Macron est une figure de proue du complot mondial ourdi par ce qu’on nomme le néolibéralisme. Il complote pour faire entrer les Français – et d’autres Européens dans une manœuvre de mise du pays à la disposition de la machine. Cela n’exclut pas, au contraire, qu’il cherche à faire de l’Europe une forteresse protégée des manœuvres des tout-puissants que sont les États-Unis et la Chine. Toutefois le complot est mondial.
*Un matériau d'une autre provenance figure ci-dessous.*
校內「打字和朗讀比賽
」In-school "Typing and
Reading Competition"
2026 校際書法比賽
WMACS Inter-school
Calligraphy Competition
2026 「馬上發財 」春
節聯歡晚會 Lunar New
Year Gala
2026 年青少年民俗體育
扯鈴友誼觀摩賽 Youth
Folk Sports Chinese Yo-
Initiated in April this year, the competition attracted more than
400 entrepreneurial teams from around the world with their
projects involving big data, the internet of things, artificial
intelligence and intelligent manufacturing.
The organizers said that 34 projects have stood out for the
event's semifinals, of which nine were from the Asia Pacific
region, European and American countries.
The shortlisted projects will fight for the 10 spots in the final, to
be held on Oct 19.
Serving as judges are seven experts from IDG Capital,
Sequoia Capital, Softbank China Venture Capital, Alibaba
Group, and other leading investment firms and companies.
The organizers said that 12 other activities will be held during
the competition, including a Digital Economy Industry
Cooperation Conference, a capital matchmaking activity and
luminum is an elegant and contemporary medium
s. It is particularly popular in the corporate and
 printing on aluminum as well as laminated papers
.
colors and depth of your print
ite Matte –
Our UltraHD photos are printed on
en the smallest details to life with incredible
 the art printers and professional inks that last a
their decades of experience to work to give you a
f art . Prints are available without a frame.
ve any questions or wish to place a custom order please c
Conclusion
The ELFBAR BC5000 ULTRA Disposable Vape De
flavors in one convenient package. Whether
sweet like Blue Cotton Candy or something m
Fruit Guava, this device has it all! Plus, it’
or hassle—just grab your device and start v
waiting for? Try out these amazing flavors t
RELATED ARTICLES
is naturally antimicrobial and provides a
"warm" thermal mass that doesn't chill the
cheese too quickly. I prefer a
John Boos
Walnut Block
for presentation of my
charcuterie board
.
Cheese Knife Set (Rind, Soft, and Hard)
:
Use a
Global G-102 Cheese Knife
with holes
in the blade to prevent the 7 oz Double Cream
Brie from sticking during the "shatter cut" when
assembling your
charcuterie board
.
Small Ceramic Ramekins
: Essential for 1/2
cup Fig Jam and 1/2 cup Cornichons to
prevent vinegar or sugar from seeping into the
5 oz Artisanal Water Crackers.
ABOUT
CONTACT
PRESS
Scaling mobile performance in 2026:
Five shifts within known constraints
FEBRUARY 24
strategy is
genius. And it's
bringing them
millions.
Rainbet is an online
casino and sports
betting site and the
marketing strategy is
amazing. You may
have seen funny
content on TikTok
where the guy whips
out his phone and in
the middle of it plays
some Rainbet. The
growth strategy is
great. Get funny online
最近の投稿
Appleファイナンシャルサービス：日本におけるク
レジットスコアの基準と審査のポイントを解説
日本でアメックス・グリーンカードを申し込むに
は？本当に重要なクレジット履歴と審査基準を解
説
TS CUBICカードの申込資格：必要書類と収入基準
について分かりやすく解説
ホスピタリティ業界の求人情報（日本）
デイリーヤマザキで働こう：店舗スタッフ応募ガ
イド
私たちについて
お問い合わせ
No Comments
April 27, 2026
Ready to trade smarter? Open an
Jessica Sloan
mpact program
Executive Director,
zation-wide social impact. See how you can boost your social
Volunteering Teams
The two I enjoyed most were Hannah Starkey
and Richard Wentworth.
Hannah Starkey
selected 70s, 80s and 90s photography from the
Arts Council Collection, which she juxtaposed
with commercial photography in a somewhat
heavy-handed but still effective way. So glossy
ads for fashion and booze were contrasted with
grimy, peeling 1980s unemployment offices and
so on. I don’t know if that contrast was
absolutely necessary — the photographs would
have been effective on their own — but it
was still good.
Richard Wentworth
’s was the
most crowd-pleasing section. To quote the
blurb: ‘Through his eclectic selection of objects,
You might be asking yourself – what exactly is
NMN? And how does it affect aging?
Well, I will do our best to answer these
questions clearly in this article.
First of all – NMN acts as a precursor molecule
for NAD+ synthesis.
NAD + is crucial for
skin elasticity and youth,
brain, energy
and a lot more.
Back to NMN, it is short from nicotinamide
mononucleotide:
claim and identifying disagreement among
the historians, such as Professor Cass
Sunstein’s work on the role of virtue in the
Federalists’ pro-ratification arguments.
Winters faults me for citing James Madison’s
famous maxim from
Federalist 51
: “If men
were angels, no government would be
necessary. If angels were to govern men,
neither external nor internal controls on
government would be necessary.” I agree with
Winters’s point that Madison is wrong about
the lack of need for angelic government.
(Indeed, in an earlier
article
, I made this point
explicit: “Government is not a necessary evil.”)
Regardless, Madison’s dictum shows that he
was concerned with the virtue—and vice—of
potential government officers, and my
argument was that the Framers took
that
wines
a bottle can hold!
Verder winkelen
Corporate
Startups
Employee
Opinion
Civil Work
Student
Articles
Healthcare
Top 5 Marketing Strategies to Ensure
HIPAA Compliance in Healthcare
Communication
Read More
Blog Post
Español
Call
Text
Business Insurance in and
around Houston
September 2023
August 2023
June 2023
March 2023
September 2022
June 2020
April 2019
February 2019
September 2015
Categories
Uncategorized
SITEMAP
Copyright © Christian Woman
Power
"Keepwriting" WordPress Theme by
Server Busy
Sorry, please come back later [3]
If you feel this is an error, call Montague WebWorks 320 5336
Tous y prennent part selon leurs capacités. Il y a déjà un certain temps que nous com-pelotons (c’est une possible étymologie) en nouant et en dénouant les pelotes des ficelles de nos commerces, de nos communications de nos réseaux et télé-conférences.

Bien entendu il n’y a pas de complot. Le complot relève d’une paresse intellectuelle face à la complexité. …

(p. 35)

Très vite on l’a caricaturé en banquier juif par référence à son emploi chez Rothschild puisque les juifs sont au cœur du complot mondial. Ce qui prouve qu’il y a toujours de sombres crétins qui lisent les “Protocoles des sages de Sion”.

(p.39)

Les gilets jaunes s’identifient sur le modèle du peuple souverain bien que paradoxalement ils en appellent à l’État comme à l’autre autocrate chargé d’exécuter leur volonté. Ils devraient sur ce point se méfier d’eux-mêmes.

Quatrième de couverture

Alors qu’il est coutume de démasquer les hommes et les femmes politiques, Emmanuel Macron déjoue cette entreprise. Il n’est pas un masque et il n’en porte pas non plus. Plutôt cisèle-t-il aux frontons de nos institutions une série de mascarons qui présentent toutes les figures d’un registre symbolique, mythologique ou idéologique.

Nous allons parcourir les avenues, les couloirs et les escaliers régulièrement surmontés de ces ornements expressifs. Comme les dieux, les vertus, les monstres ou les passions du temps jadis, ils portent des noms. Au demeurant ils ne sont rien d’autre que des figures divines, vertueuses, monstrueuses ou passionnées ; liste qu’on pourra prolonger à loisir.